West Bottoms Reborn has been a complex undertaking. Within the project I have worked in an advisory and critical role, and Union Office has provided ongoing research and project development and management. We have engaged artists to join us in looking at the area through a poetic lens. Throughout, we have worked to define the emergent value system stemming from the observations of the entire team, and we have worked to pin down a series of lenses through which we can assess the interactions with Public Space in the West Bottoms.

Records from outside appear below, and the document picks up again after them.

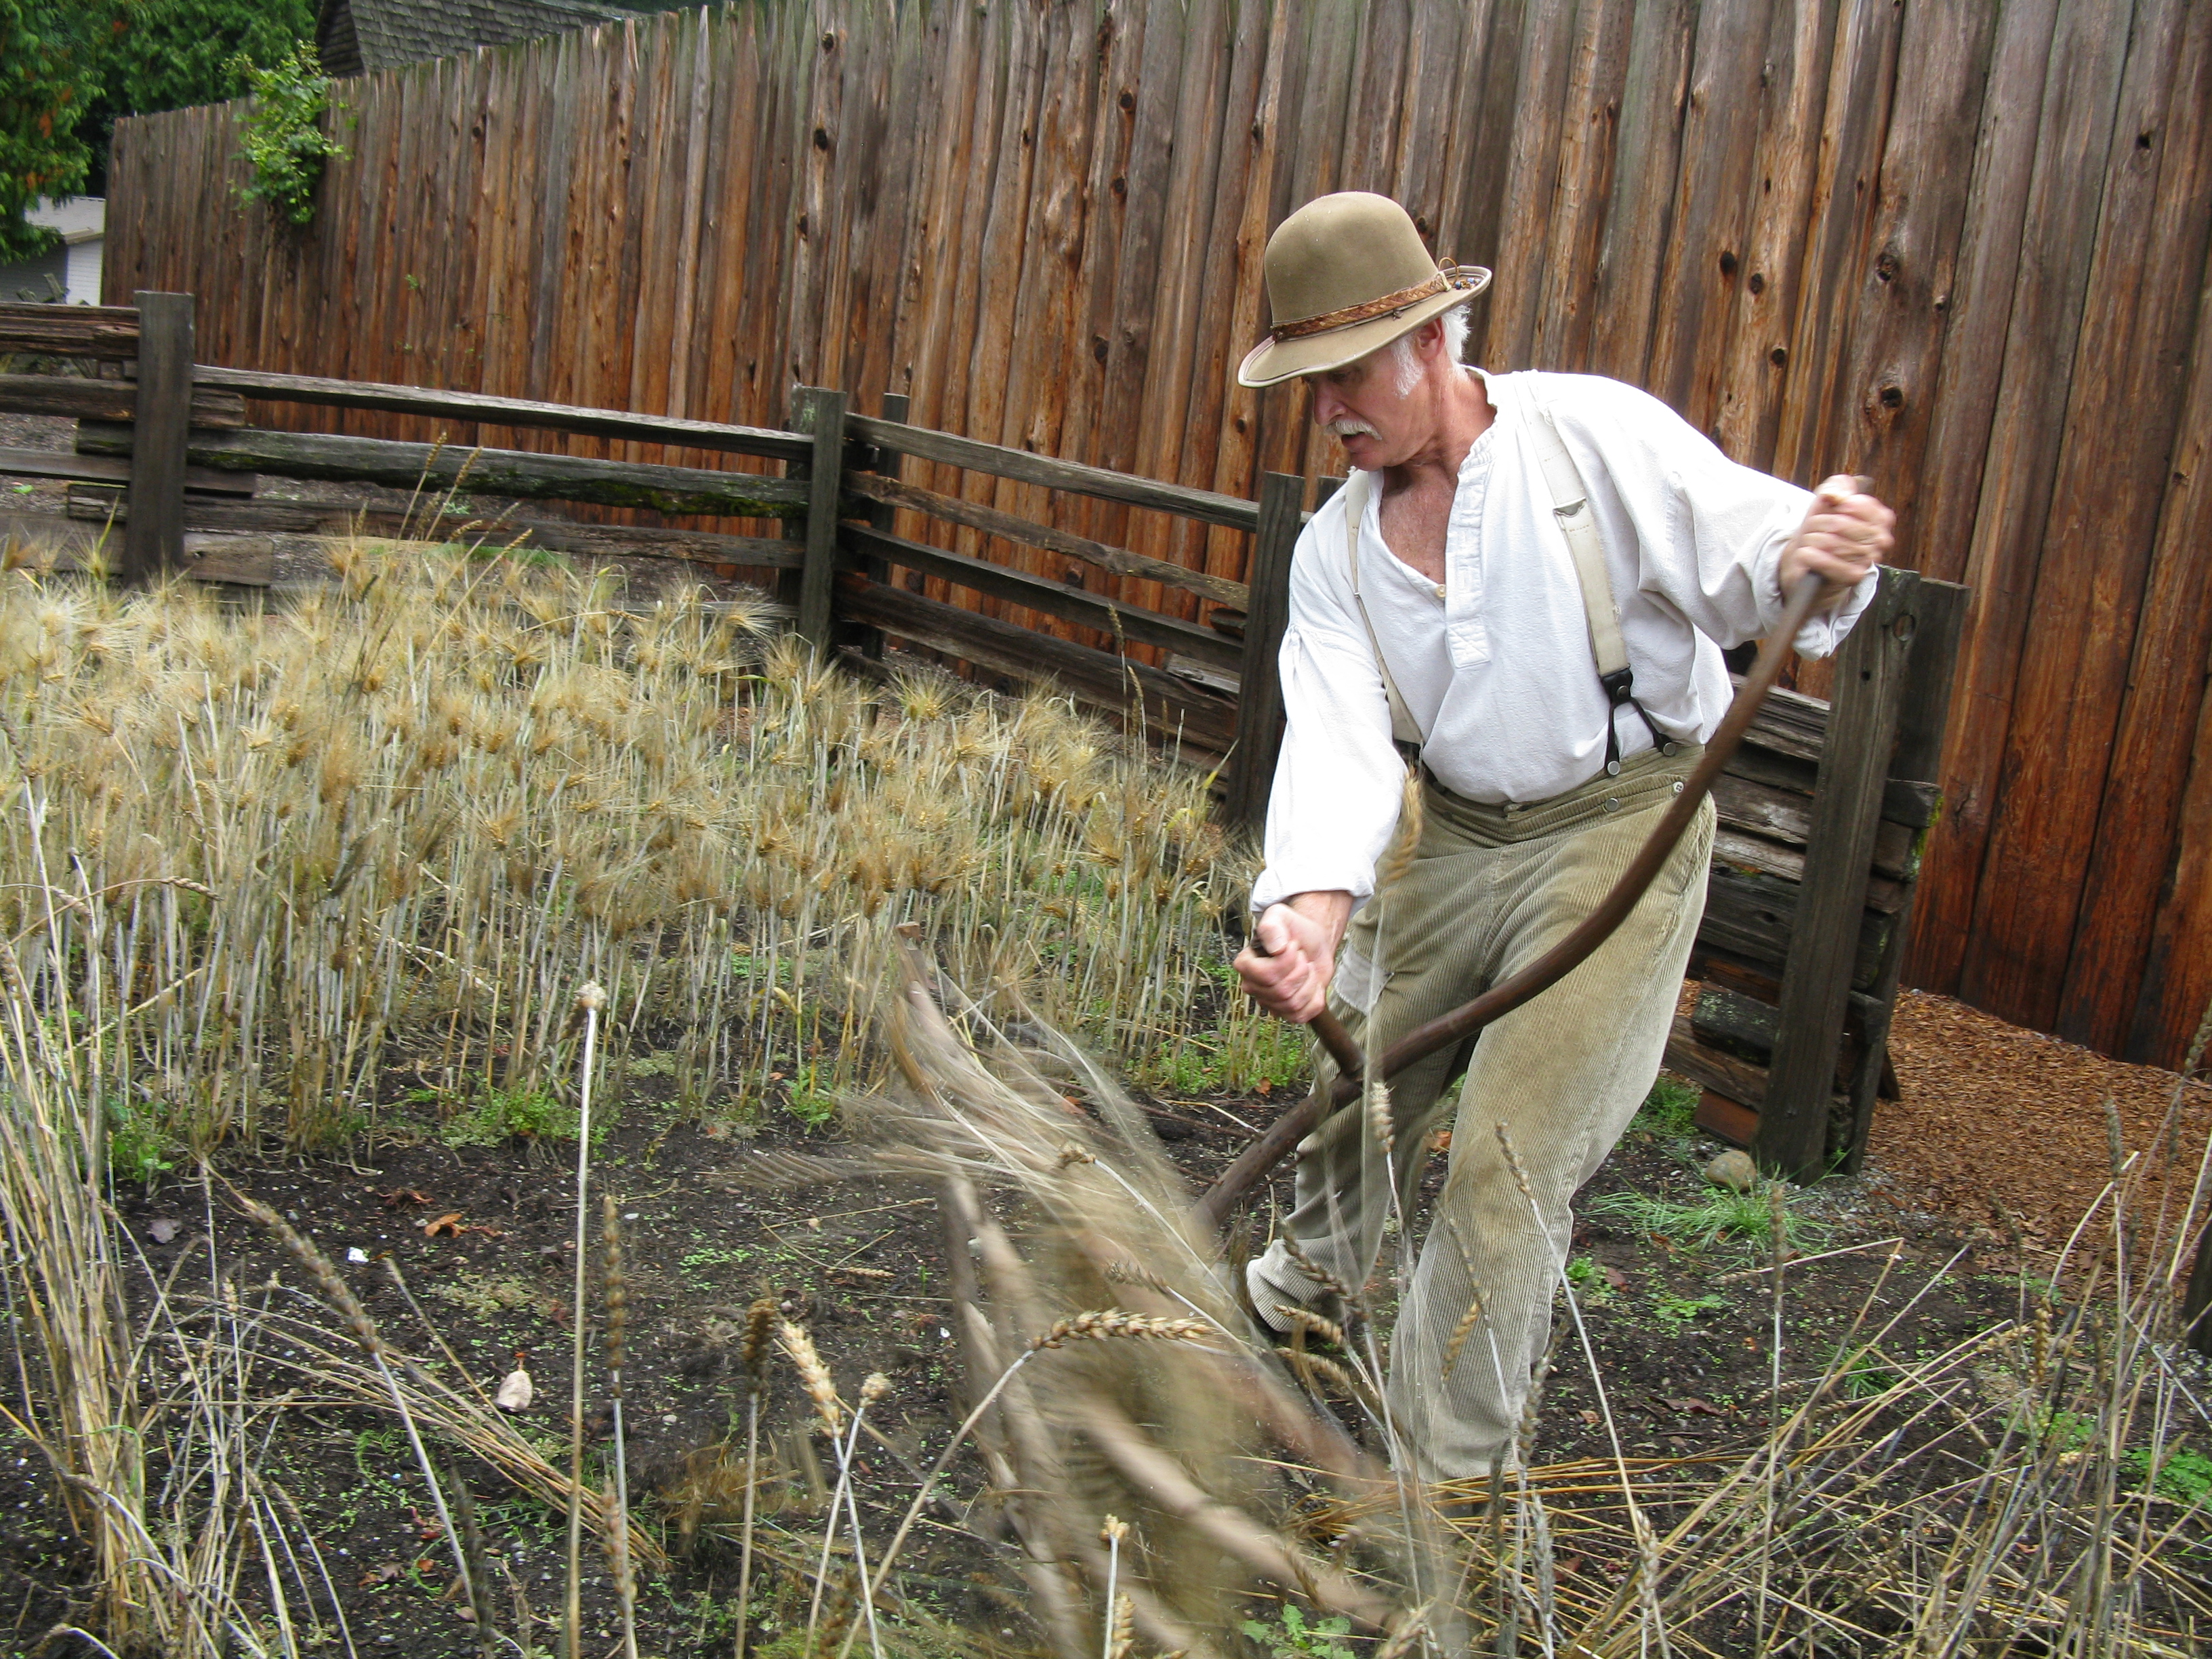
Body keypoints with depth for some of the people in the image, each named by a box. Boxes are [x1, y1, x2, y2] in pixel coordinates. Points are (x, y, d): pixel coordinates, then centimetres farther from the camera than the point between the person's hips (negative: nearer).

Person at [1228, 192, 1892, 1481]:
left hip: (1619, 828, -5)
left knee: (1509, 1152, -7)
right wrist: (1313, 906, -32)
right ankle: (1316, 1274, 54)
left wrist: (1807, 557, -48)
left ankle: (1446, 1482, 11)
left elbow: (1740, 538, -23)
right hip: (1453, 833, 5)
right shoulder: (1338, 552, -1)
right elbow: (1339, 741, -14)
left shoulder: (1591, 433, -14)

My work as an artist over the last 35 or so years in Kansas City has included a slowly developing understanding of the “physical” Kansas City, especially it’s infrastructural ethos. I have witnessed, over this period of time, enormous changes in the urban core. Through both this historical lens and my current situation - for the last few years the West Bottoms has been home to my studio practice - I can see a relationship between our cultural ambitions and what is cared for or abandoned in the physical space we inhabit.

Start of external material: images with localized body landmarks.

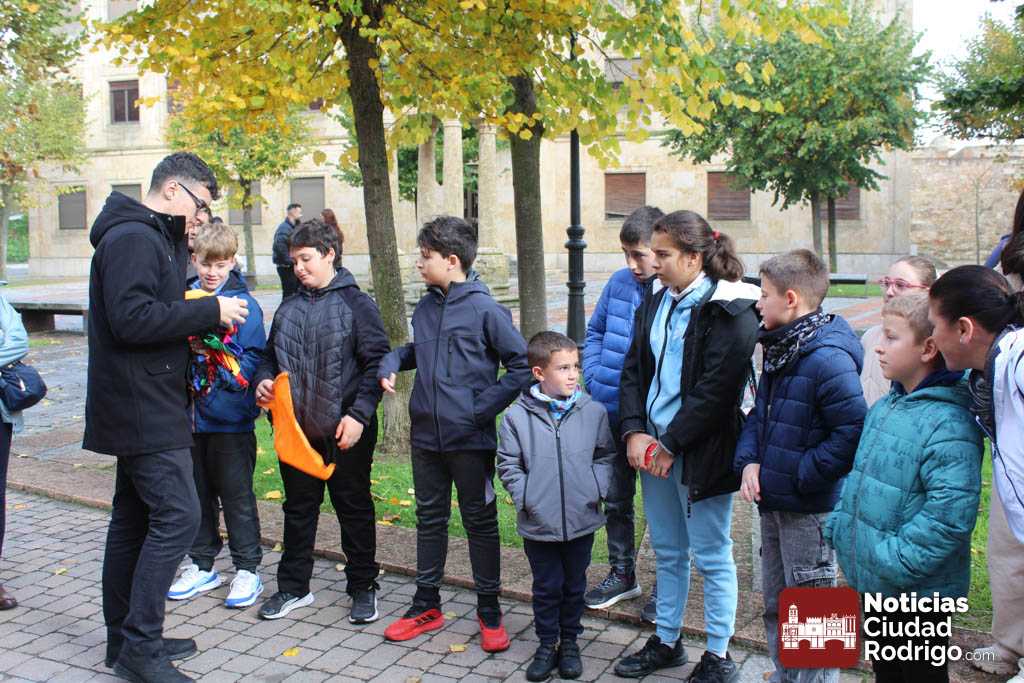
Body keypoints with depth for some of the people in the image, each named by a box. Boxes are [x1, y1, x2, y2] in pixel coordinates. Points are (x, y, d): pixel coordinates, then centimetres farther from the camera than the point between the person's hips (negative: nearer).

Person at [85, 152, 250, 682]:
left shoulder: (151, 238, 18)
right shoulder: (134, 237, -14)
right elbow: (131, 319, -24)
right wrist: (209, 311, -18)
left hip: (141, 411, 11)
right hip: (144, 411, -11)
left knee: (134, 519, 14)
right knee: (177, 517, -11)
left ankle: (125, 640, 24)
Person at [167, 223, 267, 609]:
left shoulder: (244, 305, -8)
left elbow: (252, 362, -12)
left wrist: (211, 352, -23)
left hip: (230, 419, -5)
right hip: (190, 416, 5)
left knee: (237, 496, 5)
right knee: (198, 494, 16)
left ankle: (248, 569, 19)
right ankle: (202, 566, 31)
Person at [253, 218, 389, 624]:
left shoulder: (356, 304, -6)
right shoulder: (288, 308, 10)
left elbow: (376, 363, -10)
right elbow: (271, 356, 18)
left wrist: (359, 415, -18)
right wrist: (263, 382, -4)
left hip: (345, 432, -5)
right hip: (296, 428, 5)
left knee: (354, 509, 8)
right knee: (298, 509, 16)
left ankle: (362, 586, 23)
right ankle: (293, 587, 30)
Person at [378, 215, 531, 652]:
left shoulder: (485, 309, -13)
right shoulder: (425, 308, 5)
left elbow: (522, 364, -12)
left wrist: (483, 407, -15)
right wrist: (392, 361, 1)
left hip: (469, 439, -6)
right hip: (426, 435, 6)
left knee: (480, 521, 7)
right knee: (429, 518, 16)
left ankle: (489, 611, 21)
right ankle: (426, 607, 30)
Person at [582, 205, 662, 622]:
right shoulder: (619, 283, 1)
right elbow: (595, 331, 15)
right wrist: (594, 377, 3)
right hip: (612, 415, 6)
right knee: (616, 499, 19)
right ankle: (622, 574, 38)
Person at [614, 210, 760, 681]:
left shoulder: (730, 311, -14)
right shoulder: (657, 300, 8)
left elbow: (715, 389, -19)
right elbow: (634, 369, 9)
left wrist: (670, 444, -16)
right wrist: (634, 431, -4)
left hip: (699, 451, -7)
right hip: (653, 444, 7)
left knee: (711, 555, 6)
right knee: (667, 550, 18)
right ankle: (666, 642, 34)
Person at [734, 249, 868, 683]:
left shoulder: (827, 359, -22)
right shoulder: (780, 349, 7)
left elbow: (853, 432, -27)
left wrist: (801, 476, -20)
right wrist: (749, 461, -1)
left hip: (810, 510, -9)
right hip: (773, 502, 9)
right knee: (775, 606, 22)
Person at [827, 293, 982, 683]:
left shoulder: (949, 424, -23)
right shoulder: (884, 409, 6)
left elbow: (949, 516, -28)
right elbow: (859, 476, 18)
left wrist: (893, 562, -25)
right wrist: (838, 526, 9)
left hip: (917, 589, -8)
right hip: (873, 582, 8)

This focus on physical conditions will necessarily reflect the vast array of other perspectives that the broader WBR as team is collating. My hope is that the creative work that I and Union Office add will be one aspect of many that coalesce to compose an honest and constructive response to the West Bottoms."

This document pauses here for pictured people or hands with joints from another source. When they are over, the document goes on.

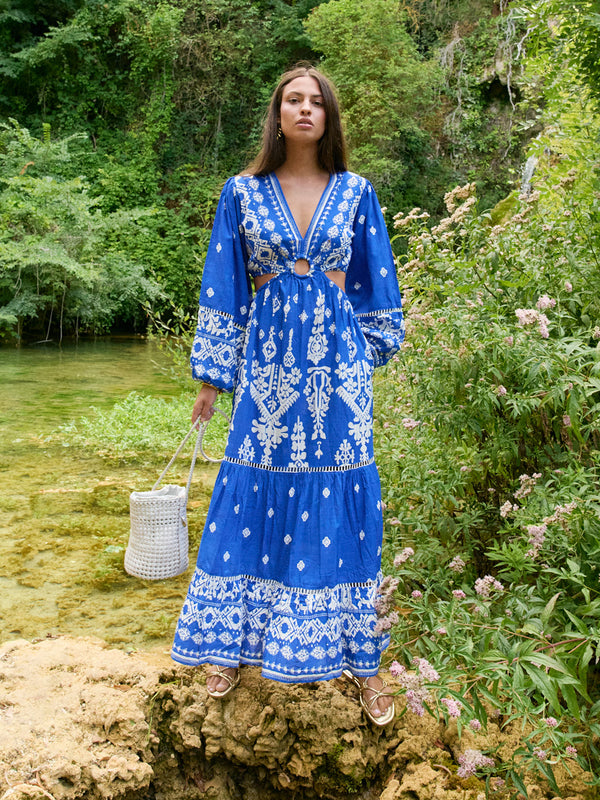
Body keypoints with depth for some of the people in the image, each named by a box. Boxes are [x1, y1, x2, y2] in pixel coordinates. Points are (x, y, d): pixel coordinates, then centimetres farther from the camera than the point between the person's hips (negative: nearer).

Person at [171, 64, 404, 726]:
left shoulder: (355, 193, 7)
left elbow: (375, 281, 13)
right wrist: (211, 376, 4)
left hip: (335, 363, 0)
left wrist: (371, 351, 13)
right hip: (267, 359, 0)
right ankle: (234, 645, 20)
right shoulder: (243, 192, 6)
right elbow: (223, 286, 6)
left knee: (339, 501, 1)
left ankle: (360, 658, 13)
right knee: (253, 500, 3)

James Woodfill is a 1980 graduate of the Kansas City Art Institute and has lived and worked in Kansas City since. As an interdisciplinary artist, his work is focused on direct experience through the composition of objects, occurrences and site. His artworks regularly blur boundaries in their execution, often merging with functional design. His installations bridge the fields of sculpture, painting and public art, and his work in the public realm has extended into education and curatorial projects, writings and numerous urban planning projects and studies.